▸ INSTRUCTIONS FOR THE TASK
Write every entry out again with no changes, and leave the images behind.

[People photos with keypoints]

===============

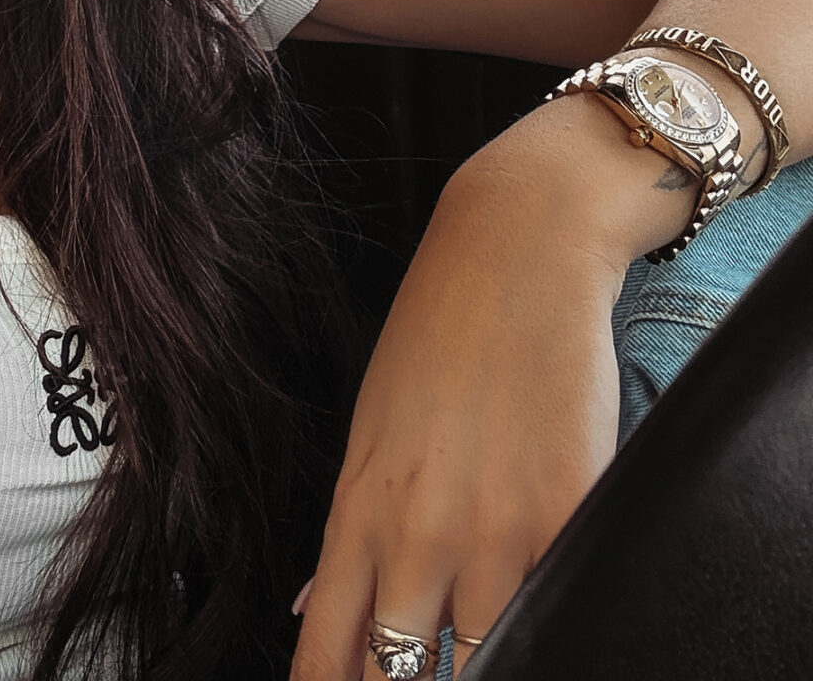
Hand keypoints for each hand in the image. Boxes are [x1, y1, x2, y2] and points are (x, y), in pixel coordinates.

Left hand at [288, 115, 641, 679]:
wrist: (517, 247)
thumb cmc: (440, 330)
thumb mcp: (371, 427)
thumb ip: (350, 530)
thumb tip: (314, 609)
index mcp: (361, 510)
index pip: (331, 653)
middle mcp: (423, 535)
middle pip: (406, 677)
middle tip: (416, 674)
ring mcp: (501, 533)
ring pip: (488, 656)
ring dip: (485, 656)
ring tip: (482, 639)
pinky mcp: (571, 514)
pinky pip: (560, 605)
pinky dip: (552, 616)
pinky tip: (544, 605)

===============

▸ COMPLETED EXERCISE
Hand keypoints for each hand in the image. Boxes are [x1, y1, x2, y2] and points are (x, y), in pixel coordinates.

Left hand at [288, 115, 641, 679]:
wrist: (517, 247)
thumb cmc: (440, 330)
thumb mcp: (371, 427)
thumb ip: (350, 530)
thumb tip: (314, 609)
index mcp: (361, 510)
index pip: (331, 653)
middle mcp: (423, 535)
middle pip: (406, 677)
middle tip: (416, 674)
ring mcp: (501, 533)
ring pip: (488, 656)
ring dip: (485, 656)
ring tip: (482, 639)
pinky mcp: (571, 514)
pinky pip: (560, 605)
pinky dip: (552, 616)
pinky tip: (544, 605)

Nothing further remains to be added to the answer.